**WHAT THE TASK REQUIRES**:
Output the data in full. Keep every word exact and exclude the pictures.
=== MATERIALS PROVIDED ===
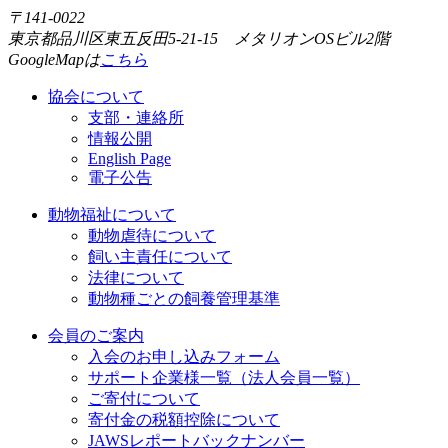
〒141-0022
東京都品川区東五反田5-21-15 メタリオンOSビル2階
GoogleMapは
こちら
協会について
支部・連絡所
情報公開
English Page
電子公告
動物福祉について
動物虐待について
飼い主責任について
法律について
動物種ごとの飼養管理基準
会員のご案内
入会のお申し込みフォーム
サポート企業様一覧（法人会員一覧）
ご寄付について
寄付金の税額控除について
JAWSレポートバックナンバー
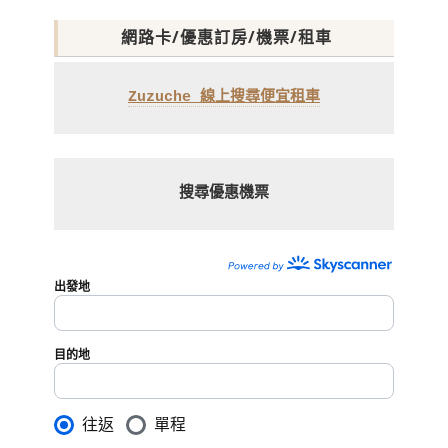
網路卡/優惠訂房/機票/租車
Zuzuche 線上搜尋便宜租車
搜尋優惠機票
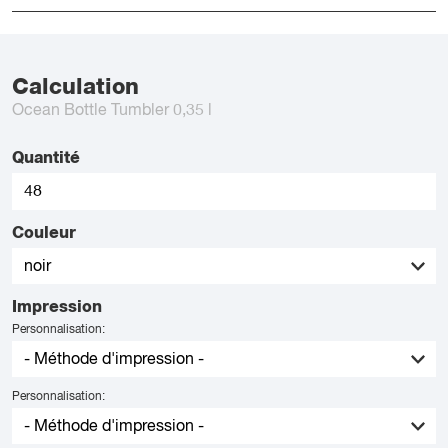
Calculation
Ocean Bottle Tumbler 0,35 l
Quantité
Couleur
Impression
Personnalisation:
Personnalisation:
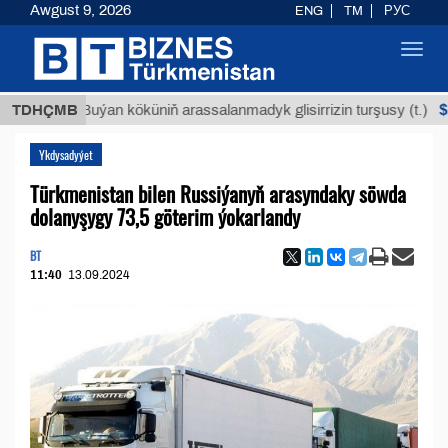
Awgust 9, 2026
ENG
TM
РУС
Toggl
navig
$12935,
TDHÇMB
Buýan köküniň arassalanmadyk glisirrizin turşusy (t.)
Ykdysadyýet
Türkmenistan bilen Russiýanyň arasyndaky söwda
dolanyşygy 73,5 göterim ýokarlandy
BT
11:40
13.09.2024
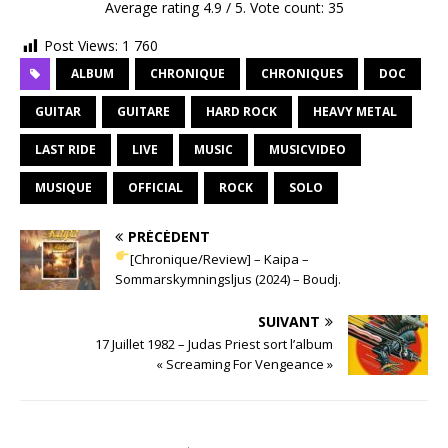
Average rating
4.9
/ 5. Vote count:
35
Post Views:
1 760
ALBUM
CHRONIQUE
CHRONIQUES
DOC
GUITAR
GUITARE
HARD ROCK
HEAVY METAL
LAST RIDE
LIVE
MUSIC
MUSICVIDEO
MUSIQUE
OFFICIAL
ROCK
SOLO
PRÉCÉDENT
[Chronique/Review] – Kaipa –
Sommarskymningsljus (2024) – Boudj.
SUIVANT
17 Juillet 1982 – Judas Priest sort l’album
« Screaming For Vengeance »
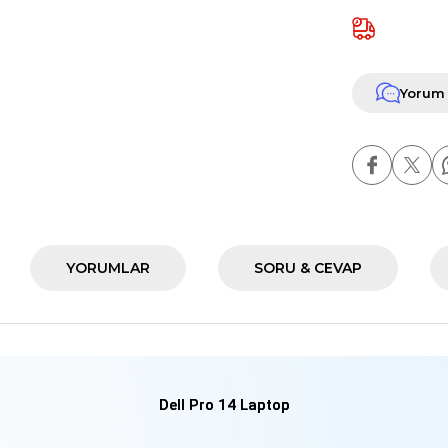
Yorum
YORUMLAR
SORU & CEVAP
Dell Pro 14 Laptop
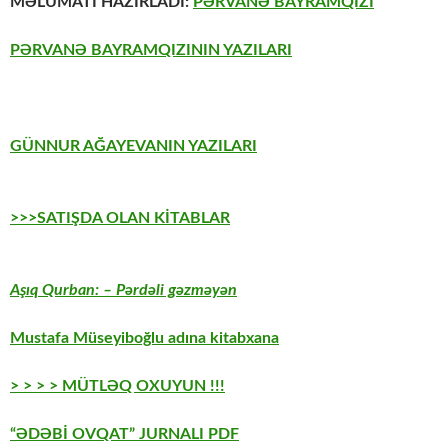
MƏLUMATI HAZIRLADI:
PƏRVANƏ BAYRAMQIZI
PƏRVANƏ BAYRAMQIZININ YAZILARI
GÜNNUR AĞAYEVANIN YAZILARI
>>>SATIŞDA OLAN KİTABLAR
Aşıq Qurban: – Pərdəli gəzməyən
Mustafa Müseyiboğlu adına kitabxana
> > > > MÜTLƏQ OXUYUN !!!
“ƏDƏBİ OVQAT” JURNALI PDF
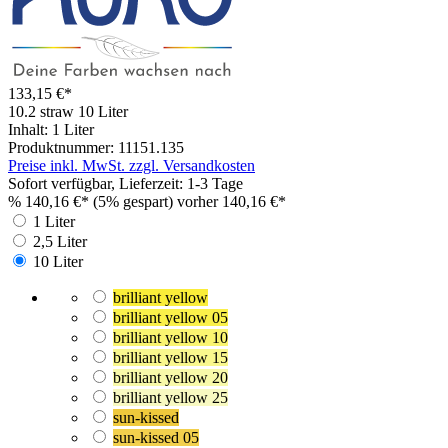
133,15 €*
10.2 straw
10 Liter
Inhalt:
1 Liter
Produktnummer:
11151.135
Preise inkl. MwSt. zzgl. Versandkosten
Sofort verfügbar, Lieferzeit: 1-3 Tage
%
140,16 €*
(5% gespart)
vorher 140,16 €*
1 Liter
2,5 Liter
10 Liter
brilliant yellow
brilliant yellow 05
brilliant yellow 10
brilliant yellow 15
brilliant yellow 20
brilliant yellow 25
sun-kissed
sun-kissed 05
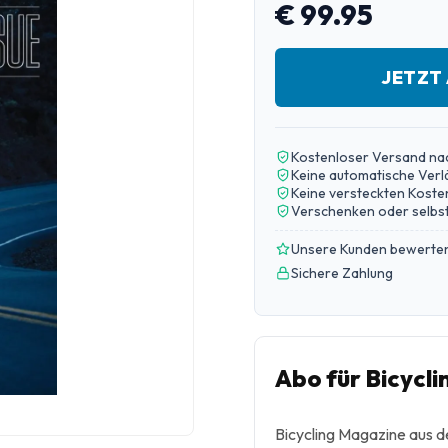
€ 99.95
JETZT
Kostenloser Versand na
Keine automatische Ver
Keine versteckten Koste
Verschenken oder selbst
Unsere Kunden bewerten
Sichere Zahlung
Abo für Bicycl
Bicycling Magazine aus de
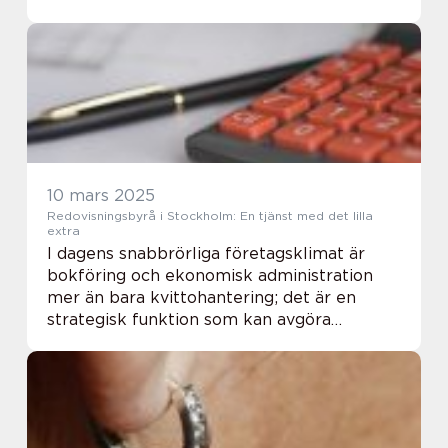
att välja en plats för att samla kollegor...
10 mars 2025
Redovisningsbyrå i Stockholm: En tjänst med det lilla
extra
I dagens snabbrörliga företagsklimat är
bokföring och ekonomisk administration
mer än bara kvittohantering; det är en
strategisk funktion som kan avgöra
framgången för ett företag. I Stockholm,
en av...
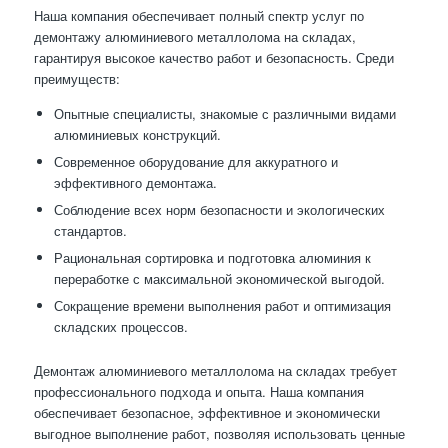
Наша компания обеспечивает полный спектр услуг по
демонтажу алюминиевого металлолома на складах,
гарантируя высокое качество работ и безопасность. Среди
преимуществ:
Опытные специалисты, знакомые с различными видами
алюминиевых конструкций.
Современное оборудование для аккуратного и
эффективного демонтажа.
Соблюдение всех норм безопасности и экологических
стандартов.
Рациональная сортировка и подготовка алюминия к
переработке с максимальной экономической выгодой.
Сокращение времени выполнения работ и оптимизация
складских процессов.
Демонтаж алюминиевого металлолома на складах требует
профессионального подхода и опыта. Наша компания
обеспечивает безопасное, эффективное и экономически
выгодное выполнение работ, позволяя использовать ценные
===
**ANSWER AREA**:
〒141-0022
東京都品川区東五反田5-21-15 メタリオンOSビル2階
GoogleMapは
こちら
協会について
支部・連絡所
情報公開
English Page
電子公告
動物福祉について
動物虐待について
飼い主責任について
法律について
動物種ごとの飼養管理基準
会員のご案内
入会のお申し込みフォーム
サポート企業様一覧（法人会員一覧）
ご寄付について
寄付金の税額控除について
JAWSレポートバックナンバー
網路卡/優惠訂房/機票/租車
Zuzuche 線上搜尋便宜租車
搜尋優惠機票
Calculation
Ocean Bottle Tumbler 0,35 l
Quantité
Couleur
Impression
Personnalisation:
Personnalisation:
Awgust 9, 2026
ENG
TM
РУС
Toggl
navig
$12935,
TDHÇMB
Buýan köküniň arassalanmadyk glisirrizin turşusy (t.)
Ykdysadyýet
Türkmenistan bilen Russiýanyň arasyndaky söwda
dolanyşygy 73,5 göterim ýokarlandy
BT
11:40
13.09.2024
Average rating
4.9
/ 5. Vote count:
35
Post Views:
1 760
ALBUM
CHRONIQUE
CHRONIQUES
DOC
GUITAR
GUITARE
HARD ROCK
HEAVY METAL
LAST RIDE
LIVE
MUSIC
MUSICVIDEO
MUSIQUE
OFFICIAL
ROCK
SOLO
PRÉCÉDENT
[Chronique/Review] – Kaipa –
Sommarskymningsljus (2024) – Boudj.
SUIVANT
17 Juillet 1982 – Judas Priest sort l’album
« Screaming For Vengeance »
Yorum
YORUMLAR
SORU & CEVAP
Dell Pro 14 Laptop
MƏLUMATI HAZIRLADI:
PƏRVANƏ BAYRAMQIZI
PƏRVANƏ BAYRAMQIZININ YAZILARI
GÜNNUR AĞAYEVANIN YAZILARI
>>>SATIŞDA OLAN KİTABLAR
Aşıq Qurban: – Pərdəli gəzməyən
Mustafa Müseyiboğlu adına kitabxana
> > > > MÜTLƏQ OXUYUN !!!
“ƏDƏBİ OVQAT” JURNALI PDF
133,15 €*
10.2 straw
10 Liter
Inhalt:
1 Liter
Produktnummer:
11151.135
Preise inkl. MwSt. zzgl. Versandkosten
Sofort verfügbar, Lieferzeit: 1-3 Tage
%
140,16 €*
(5% gespart)
vorher 140,16 €*
1 Liter
2,5 Liter
10 Liter
brilliant yellow
brilliant yellow 05
brilliant yellow 10
brilliant yellow 15
brilliant yellow 20
brilliant yellow 25
sun-kissed
sun-kissed 05
€ 99.95
JETZT
Kostenloser Versand na
Keine automatische Ver
Keine versteckten Koste
Verschenken oder selbst
Unsere Kunden bewerten
Sichere Zahlung
Abo für Bicycl
Bicycling Magazine aus de
att välja en plats för att samla kollegor...
10 mars 2025
Redovisningsbyrå i Stockholm: En tjänst med det lilla
extra
I dagens snabbrörliga företagsklimat är
bokföring och ekonomisk administration
mer än bara kvittohantering; det är en
strategisk funktion som kan avgöra
framgången för ett företag. I Stockholm,
en av...
Наша компания обеспечивает полный спектр услуг по
демонтажу алюминиевого металлолома на складах,
гарантируя высокое качество работ и безопасность. Среди
преимуществ:
Опытные специалисты, знакомые с различными видами
алюминиевых конструкций.
Современное оборудование для аккуратного и
эффективного демонтажа.
Соблюдение всех норм безопасности и экологических
стандартов.
Рациональная сортировка и подготовка алюминия к
переработке с максимальной экономической выгодой.
Сокращение времени выполнения работ и оптимизация
складских процессов.
Демонтаж алюминиевого металлолома на складах требует
профессионального подхода и опыта. Наша компания
обеспечивает безопасное, эффективное и экономически
выгодное выполнение работ, позволяя использовать ценные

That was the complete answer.